Train journeys between the two countries were halted in 2020 as they imposed strict border closures to prevent the coronavirus from spreading.
While China has since fully reopened its borders, North Korea has proceeded more slowly, though direct flights and train services with Russia resumed last year.
But China Railway announced on Tuesday evening that regular train services between Beijing and Pyongyang would resume on Thursday.
The services will help in “promoting personnel exchanges, economic and trade cooperation and cultural exchanges between the two countries,” China Railway said.
Earlier on Tuesday, travel agents for an official ticketing booth in Beijing told AFP that anyone with a valid visa was now able to buy train tickets to the diplomatically isolated nation.
This would include Chinese people working and studying in North Korea, as well as North Koreans working, studying and visiting family abroad.
Another such ticketing booth in the Chinese border city of Dandong told AFP that sales would resume on Wednesday but tourists were not yet eligible to buy tickets.
“It’s great to see the international train service resuming,” Rowan Beard, tours manager at Young Pioneer Tours, told AFP.
He confirmed his company, one of several foreign-run firms that specialises in travel to North Korea, could also organise tickets from Thursday.
“While it isn’t initially intended for tourists, it will provide another travel option once tourism to North Korea eventually returns, serving as an alternative to flying,” Beard said.
The statement by China Railways said the trains would run in both directions between Beijing and Pyongyang every Monday, Wednesday, Thursday and Saturday.
Entry and exit procedures would be completed at the Dandong border crossing and at Sinuiju in North Korea, it said.
Tickets are currently available for offline purchase at several Chinese cities, the statement added.

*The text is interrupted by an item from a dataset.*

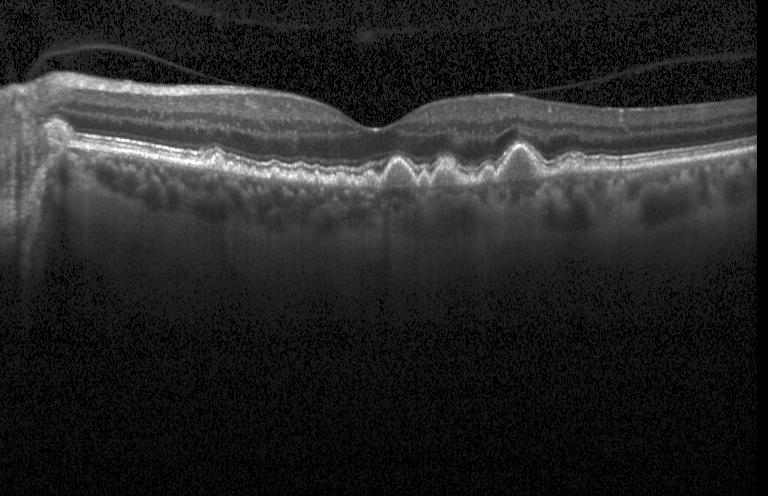 Acquired on a Heidelberg Spectralis; through the macula; retinal OCT B-scan.
OCT finding: sub-RPE drusenoid deposits.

Prior to the official announcement, South Korea’s Unification Ministry said in a statement that it expected the services to resume Thursday, adding: “we will continue to closely monitor related developments”.
– Close neighbours –
China’s foreign ministry spokesman Guo Jiakun said at a press conference before the announcement that “maintaining regular passenger train services is of great significance in facilitating people-to-people exchanges between the two sides”.
Despite periods of strained relations between China and North Korea over Pyongyang’s nuclear programme, the two neighbours have maintained close ties.
China is historically North Korea’s biggest backer and a crucial lifeline for its moribund economy, though Pyongyang has drawn closer to Russia since the start of the Ukraine war.
North Korea’s reclusive authorities have given mixed signals on whether further opening is on the cards.
On Monday, Koryo Tours said North Korea had cancelled an international marathon in its capital Pyongyang originally scheduled for early next month, citing an official statement with no explanation for the decision.
The cancellation was “unexpected”, the company said, adding it understood the decision had been “taken at a level above the organisers of the event itself”.
The marathon is the largest international sporting event in North Korea, offering visitors a rare chance to run through Pyongyang’s tightly controlled streets.